7/10
"Everything will be the way it was"
11 March 2010
Warning: Spoilers
'Unfinished Piece for Mechanical Piano (1977)' was adapted from Anton Chekhov's untitled play from 1878 (generally known as "Platonov" in English translations, after its main character). Of course, I didn't know that until I started writing this review. I must confess that my watching this film was motivated entirely by its unusual title, and that my experience with either Chekhov or director Nikita Mikhalkov was, until now, nonexistent. Having said that, I found the film quite enjoyable, and hope to enjoy more of Mikhalkov's work in the future. The story unfolds over the course of a single day and night, and plays a little like Renoir's 'The Rules of the Game (1939)' or Altman's 'Gosford Park (2001)' – that is, it depicts the upper-class, brought together by aristocracy, pretending to enjoy the company of those whom they secretly despise. The characters' conversations are stilted by formality, each person harbouring undisclosed hatreds and desires, leading fruitless lives of meaningless existence.
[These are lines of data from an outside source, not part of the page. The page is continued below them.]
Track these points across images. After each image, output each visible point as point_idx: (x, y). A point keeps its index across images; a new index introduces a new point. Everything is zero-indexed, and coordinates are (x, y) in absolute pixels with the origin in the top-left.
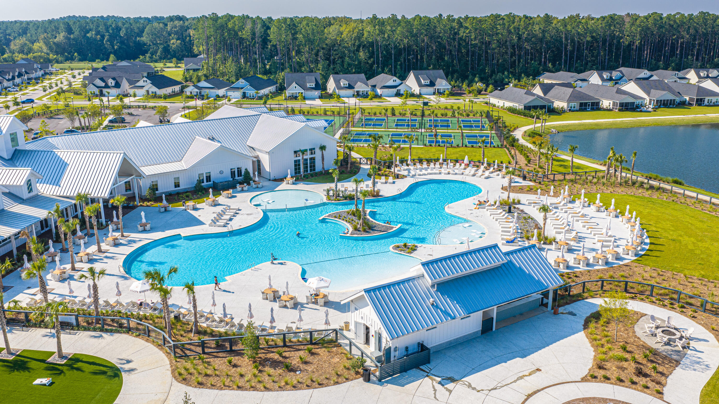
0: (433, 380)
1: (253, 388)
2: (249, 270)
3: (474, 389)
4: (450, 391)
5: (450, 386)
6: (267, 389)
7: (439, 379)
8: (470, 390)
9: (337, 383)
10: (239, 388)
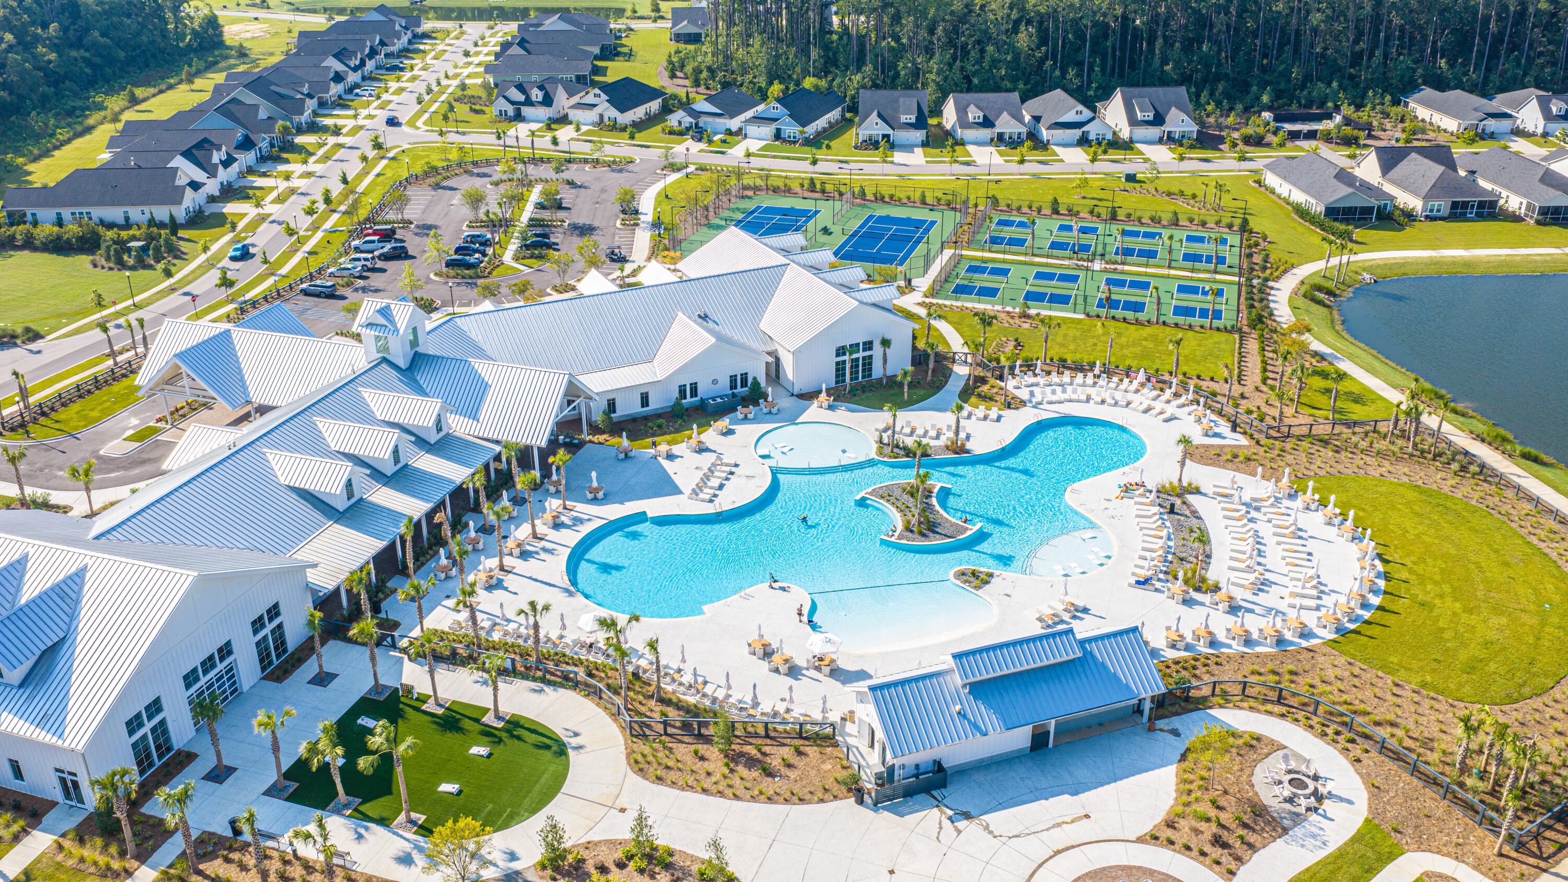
0: (942, 812)
1: (721, 794)
2: (737, 597)
3: (991, 832)
4: (959, 832)
5: (962, 824)
6: (736, 797)
7: (950, 813)
8: (985, 833)
9: (822, 801)
10: (704, 791)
Mikhalkov's film is very dialogue-heavy, and one might remark that nothing happens in it. Indeed, I believe that this is the point. Throughout the film, characters talk frequently about taking action, and yet achieve nothing. The prejudiced Darwinist and the proletariat sympathiser are both equally impotent. Sergey (Yuri Bogatyryov), in a moment of passion, pledges to leave the estate, but falls asleep in a stationary carriage. Even Platonov (Aleksandr Kalyagin) fails miserably in his suicide attempt, leaping into shallow water. Out of context, the film's ending might be misconstrued as optimistic, yet it smacks of superficiality; the assurance that "everything will be the way it was" indicates a return to the grotesque charade of formality that these people will spend the rest of their lives enacting. One gets the sense that only during Platonov's emotional break-down is a character in the film being truthful with himself or others. Alas, within insanity is the only sanity we're ever likely to find.